Dataset entries:
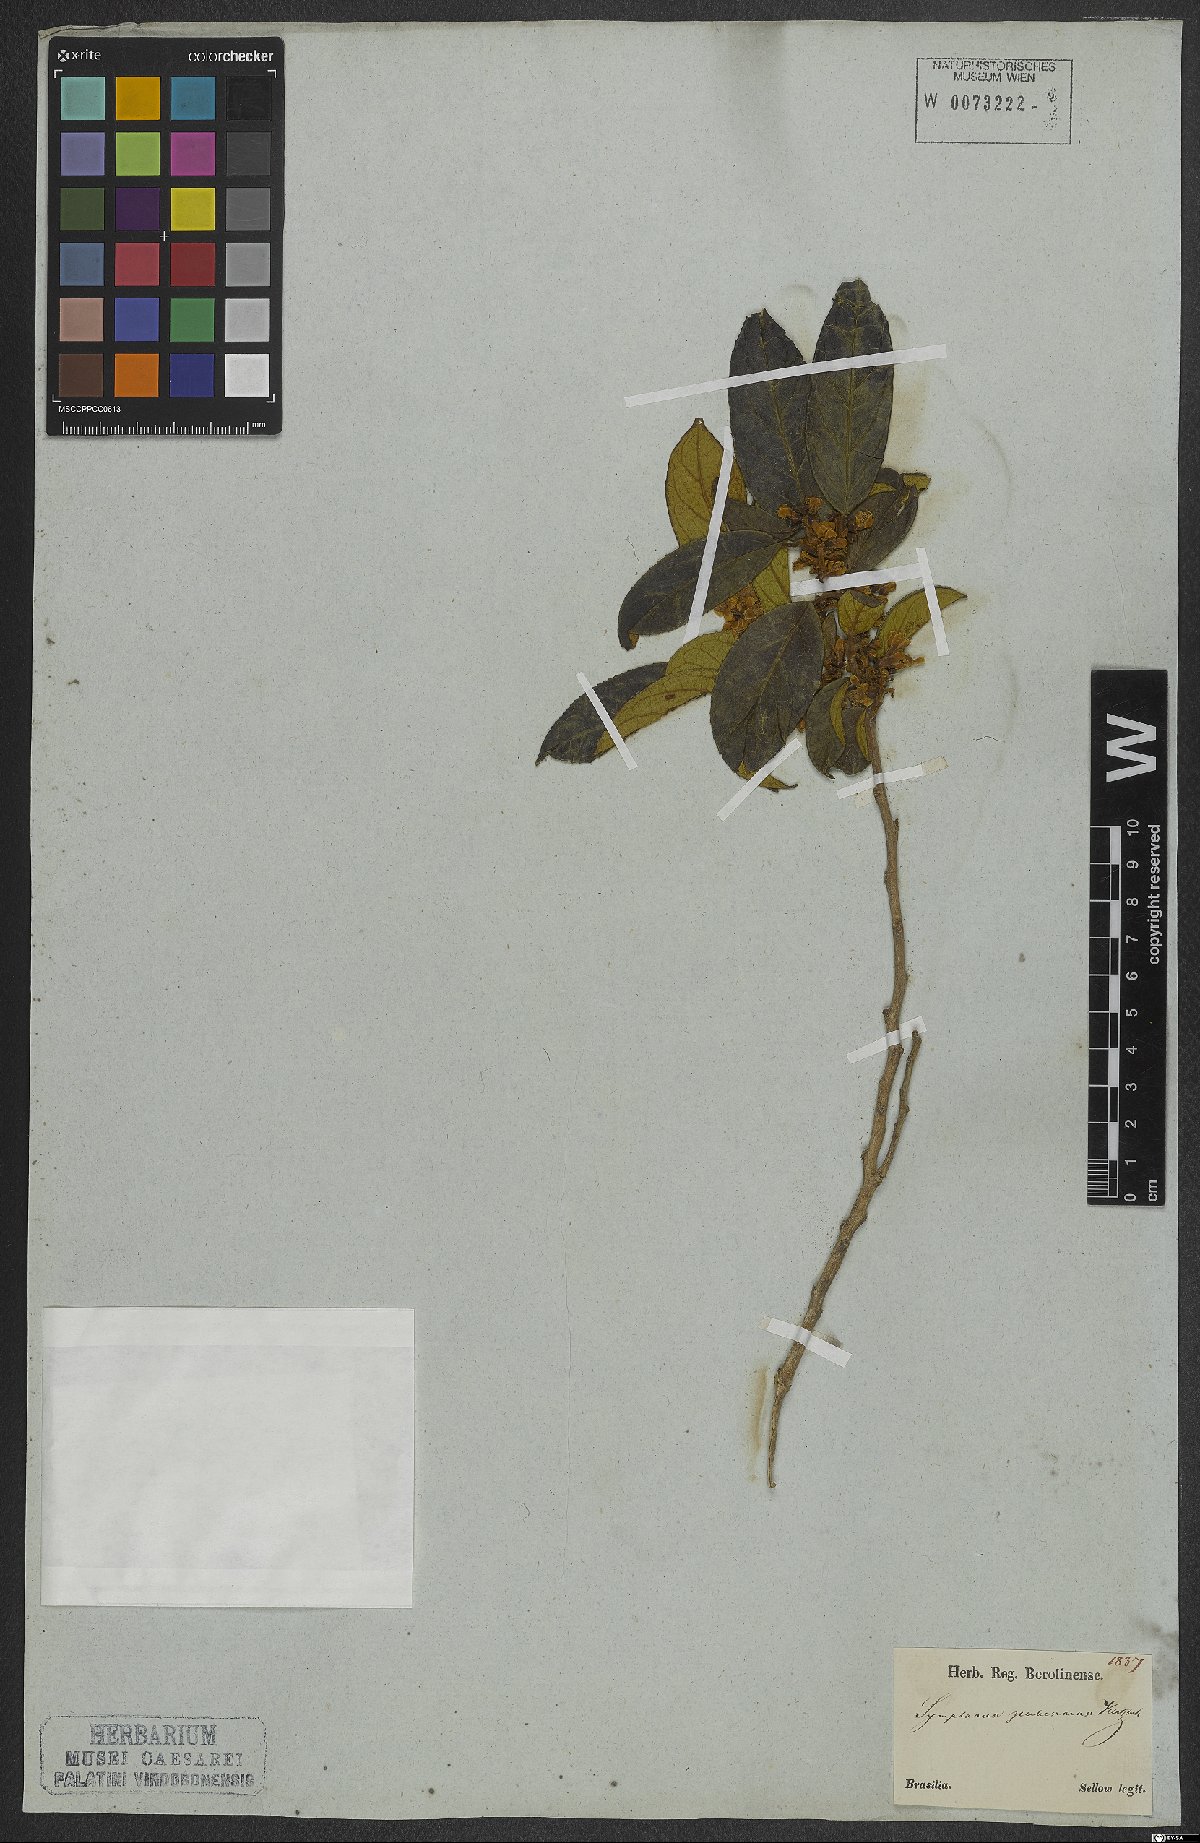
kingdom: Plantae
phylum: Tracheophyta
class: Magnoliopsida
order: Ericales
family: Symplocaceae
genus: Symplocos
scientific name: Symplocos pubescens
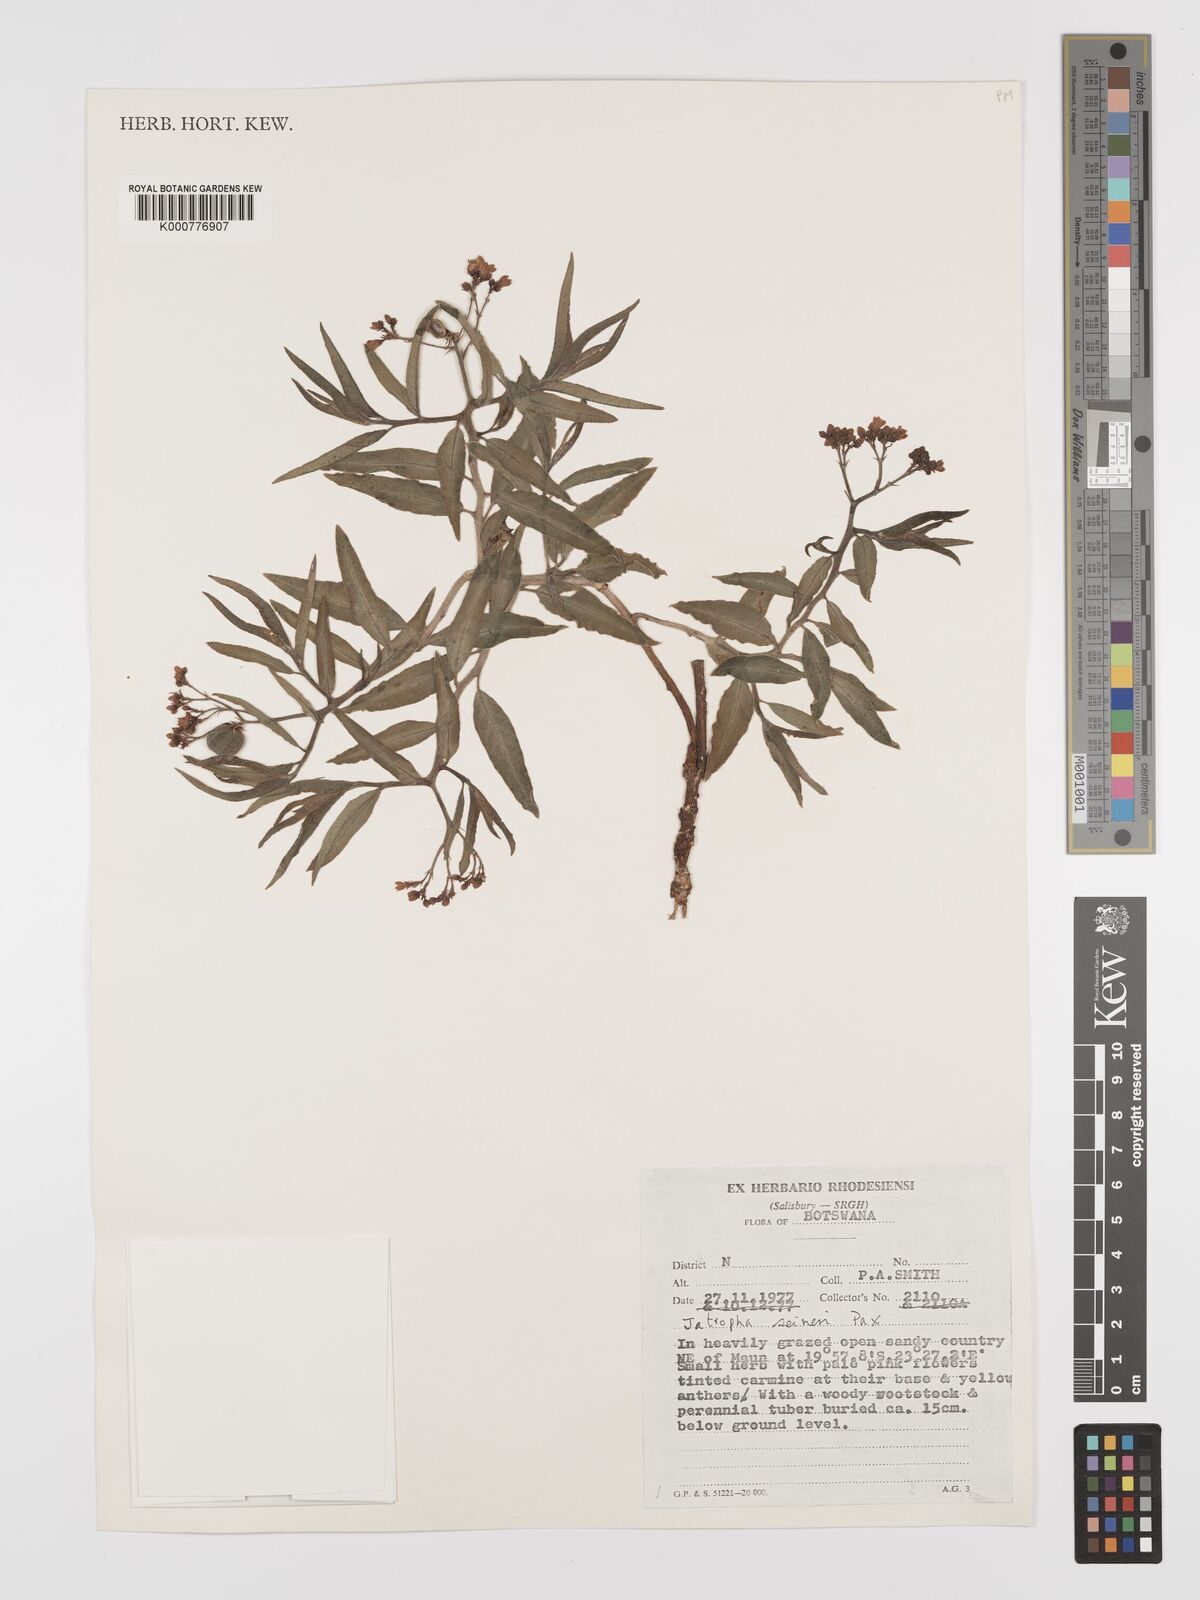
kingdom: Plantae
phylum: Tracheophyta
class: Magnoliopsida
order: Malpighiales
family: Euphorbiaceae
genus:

SET TASK -> Starting at the line containing "order: Ericales" and continuing through the last line of the rows, render each line as a Markdown table with the columns Number and Line. Skip any blank lines and any pictures.

EXERCISE RESULT ->
| Number | Line |
|---|---|
| 1 | order: Ericales |
| 2 | family: Symplocaceae |
| 3 | genus: Symplocos |
| 4 | scientific name: Symplocos pubescens |
| 5 | kingdom: Plantae |
| 6 | phylum: Tracheophyta |
| 7 | class: Magnoliopsida |
| 8 | order: Malpighiales |
| 9 | family: Euphorbiaceae |
| 10 | genus: |